The Presidential Complex, Zafaraniyeh, Tehran.
Mohammad Khatami, Iran's president, 1997–2005.
Since the overthrow of the Shah in 1979, Iran has been a republic. However, unlike most republics, Iran's head of state is not the president, but rather the Supreme Leader, who is a religious figure selected by an Assembly of Experts.

Iran still has a president, however, and since the change in the constitution and the removal of the post of Prime Minister and merging most of the prime ministership duties with the President's, this once figurehead post has become a position of significant government influence.

The President of Iran is elected in a national election by universal adult suffrage. There remain some restrictions on the selection of candidates for the election — only those individuals approved by the Council of Guardians who are directly or indirectly selected by the Supreme Leader are permitted to run. The approval process is considered to be a check on the requirements of the constitution, and usually amounts to a very small minority of candidates being approved. In the 1997 election, for example, only four out of 238 presidential candidates were approved by the council. No woman has ever been approved.

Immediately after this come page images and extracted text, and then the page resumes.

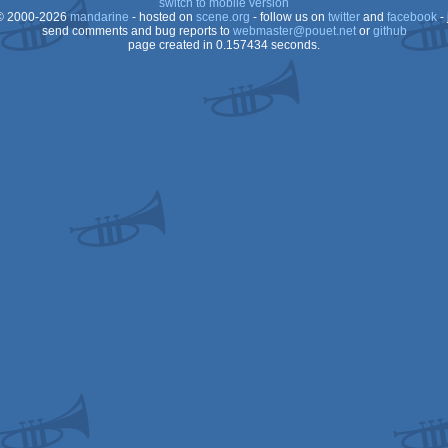
switch to mobile version
 2000-2026
mandarine
- hosted on
scene.org
- follow us on
twitter
and
facebook
- 
send comments and bug reports to
webmaster@pouet.net
or
github
page created in 0.157434 seconds.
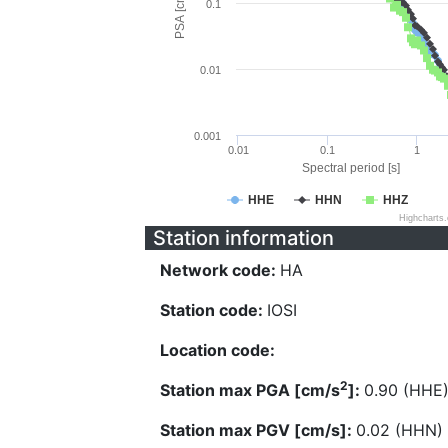
PSA [cm/s^2]
0.1
0.01
0.001
0.01
0.1
1
Spectral period [s]
HHE
HHN
HHZ
Highcharts
Station information
Network code:
HA
Station code:
IOSI
Location code:
2
Station max PGA [cm/s
]:
0.90 (HHE
Station max PGV [cm/s]:
0.02 (HHN)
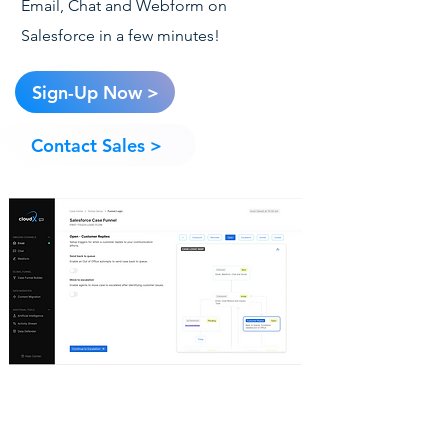
Email, Chat and Webform on
Salesforce in a few minutes!
Sign-Up Now >
Contact Sales >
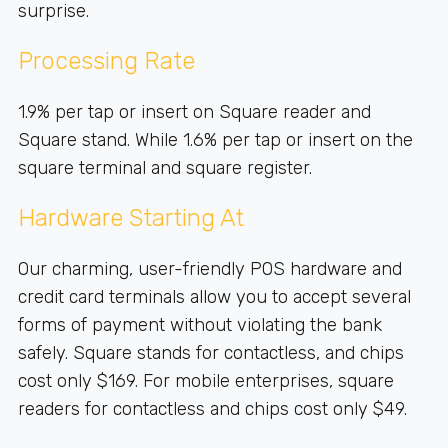
surprise.
Processing Rate
1.9% per tap or insert on Square reader and
Square stand. While 1.6% per tap or insert on the
square terminal and square register.
Hardware Starting At
Our charming, user-friendly POS hardware and
credit card terminals allow you to accept several
forms of payment without violating the bank
safely. Square stands for contactless, and chips
cost only $169. For mobile enterprises, square
readers for contactless and chips cost only $49.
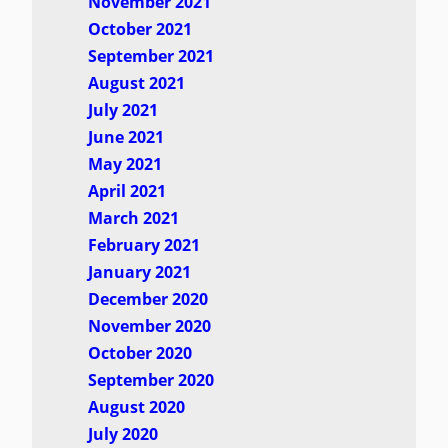
November 2021
October 2021
September 2021
August 2021
July 2021
June 2021
May 2021
April 2021
March 2021
February 2021
January 2021
December 2020
November 2020
October 2020
September 2020
August 2020
July 2020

According to the Iranian constitution, When the President dies or is impeached, a special provisional Presidential Council temporarily rules in his place until an election can be held.

The President automatically becomes the Head of Council of Cultural Revolution and the Head of Council of National Security.

Iran's Presidents

Most of Iran's presidents have left office in somewhat of a chaotic fashion, and the transition from one to another has not always been smooth.